Politische Stiftungen

Zu den politischen Stiftungen der Parteien gehören:

  • Friedrich-Ebert-Stiftung (SPD),
  • Konrad-Adenauer-Stiftung (CDU),
  • Friedrich-Naumann-Stiftung (FDP),
  • Hanns-Seide-Stiftung (CSU),
  • Heinrich-Böll-Stiftung (Bündnis90/Grüne),
  • Rosa-Luxemburg-Stiftung (Die Linke).

Die politischen Stiftungen fördern Institutionen sowie gesellschaftliche und soziale Gruppen in Entwicklungsländern sowie in Osteuropa mit dem Ziel,

  • demokratische Strukturen zu festigen,
  • die Bevölkerung an den politischen Entscheidungsprozessen zu beteiligen,
  • die wirtschaftliche Eigenständigkeit der Partnerländer zu stärken und
  • die Teilnahme breiter Bevölkerungsschichten an sozialen und wirtschaftlichen Entscheidungen ihrer Länder zu ermöglichen.

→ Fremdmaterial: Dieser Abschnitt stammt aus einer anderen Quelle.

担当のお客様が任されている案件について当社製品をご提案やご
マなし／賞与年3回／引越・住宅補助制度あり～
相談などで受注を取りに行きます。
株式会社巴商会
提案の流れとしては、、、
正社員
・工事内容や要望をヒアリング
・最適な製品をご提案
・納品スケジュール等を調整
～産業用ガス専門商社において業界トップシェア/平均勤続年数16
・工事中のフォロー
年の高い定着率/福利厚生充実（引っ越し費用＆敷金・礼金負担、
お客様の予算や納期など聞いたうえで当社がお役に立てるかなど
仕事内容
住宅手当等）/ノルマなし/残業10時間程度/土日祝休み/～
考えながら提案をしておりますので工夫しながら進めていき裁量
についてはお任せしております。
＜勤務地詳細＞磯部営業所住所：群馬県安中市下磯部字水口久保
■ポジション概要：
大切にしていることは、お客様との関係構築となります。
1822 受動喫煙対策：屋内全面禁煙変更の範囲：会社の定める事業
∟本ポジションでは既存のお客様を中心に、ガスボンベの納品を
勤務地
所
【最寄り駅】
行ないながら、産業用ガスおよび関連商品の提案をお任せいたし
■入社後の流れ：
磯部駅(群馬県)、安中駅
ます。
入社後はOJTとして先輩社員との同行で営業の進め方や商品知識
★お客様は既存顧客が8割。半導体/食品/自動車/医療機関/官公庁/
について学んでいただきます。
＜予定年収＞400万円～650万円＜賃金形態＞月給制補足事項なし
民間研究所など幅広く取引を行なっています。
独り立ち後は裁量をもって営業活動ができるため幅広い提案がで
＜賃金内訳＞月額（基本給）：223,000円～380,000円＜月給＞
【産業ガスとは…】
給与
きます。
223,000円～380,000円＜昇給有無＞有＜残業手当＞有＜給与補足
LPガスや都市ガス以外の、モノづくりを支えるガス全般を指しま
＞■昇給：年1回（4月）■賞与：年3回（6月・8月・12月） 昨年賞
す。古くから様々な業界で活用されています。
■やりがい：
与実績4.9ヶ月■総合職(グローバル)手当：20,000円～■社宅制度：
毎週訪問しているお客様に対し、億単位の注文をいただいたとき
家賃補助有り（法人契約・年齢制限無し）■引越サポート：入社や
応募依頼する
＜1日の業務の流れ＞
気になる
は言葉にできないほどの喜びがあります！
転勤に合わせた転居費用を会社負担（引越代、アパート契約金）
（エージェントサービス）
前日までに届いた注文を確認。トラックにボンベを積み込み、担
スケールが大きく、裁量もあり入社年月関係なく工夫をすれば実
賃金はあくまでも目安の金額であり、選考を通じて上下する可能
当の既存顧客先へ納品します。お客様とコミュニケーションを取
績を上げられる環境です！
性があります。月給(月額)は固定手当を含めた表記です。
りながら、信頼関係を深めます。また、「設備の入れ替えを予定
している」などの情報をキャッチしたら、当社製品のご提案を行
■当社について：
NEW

Unterstützt werden insbesondere Gewerkschaften und Parteien. Die politischen Stiftungen fördern Bildungseinrichtungen und Selbsthilfeorganisationen in ländlichen Gebieten, gesellschaftspolitische Erwachsenenbildung, die Entwicklung der Medien und den sozialwissenschaftlichen Forschungsbereich.

Andere private Institutionen

Über die amtskirchlich oder parteipolitisch gebundenen Organisationen hinaus engagieren sich auch viele andere private Träger in der Entwicklungszusammenarbeit mit Ländern Afrikas, Asiens, Lateinamerikas und den Ländern Mittel-, Ost- und Südosteuropas sowie der Gemeinschaft unabhängiger Staaten (GUS). Programme und Projekte der privaten Träger enthalten vor allem Unterstützungsmaßnahmen, um die wirtschaftliche und soziale Situation armer Bevölkerungsgruppen verbessern zu helfen, Menschenrechte einzuhalten und die Sozialstruktur zu stärken. Zu der Vielzahl der Träger zählen:

  • Deutsche Welthungerhilfe,
  • Deutscher Caritasverband,
  • Arbeiterwohlfahrt,
  • Jugend Dritte Welt,
  • Komitee Ärzte für die Dritte Welt,
  • Terres des Hommes,
  • Weltfriedensdienst und
  • FIAN.

Bedingungen für finanzielle Zuschüsse durch das BMZ sind:

  • Gemeinnützigkeit der Organisation und Sitz in Deutschland,
  • fachliche und administrative Kompetenz,
  • Erfahrungen in der Zusammenarbeit mit leistungsfähigen Partnerorganisationen in Entwicklungsländern,
  • Beitrag der Projekte zur unmittelbaren Verbesserung der Lage armer Bevölkerungsschichten oder zur Beachtung der Menschenrechte,
  • Eigenanteil an den Projektkosten von mindestens 25 %.

Die im Auftrag des BMZ tätige Beratungsstelle für private Träger in der Entwicklungszusammenarbeit (bengo) unterstützt und berät private Träger bei der Antragstellung.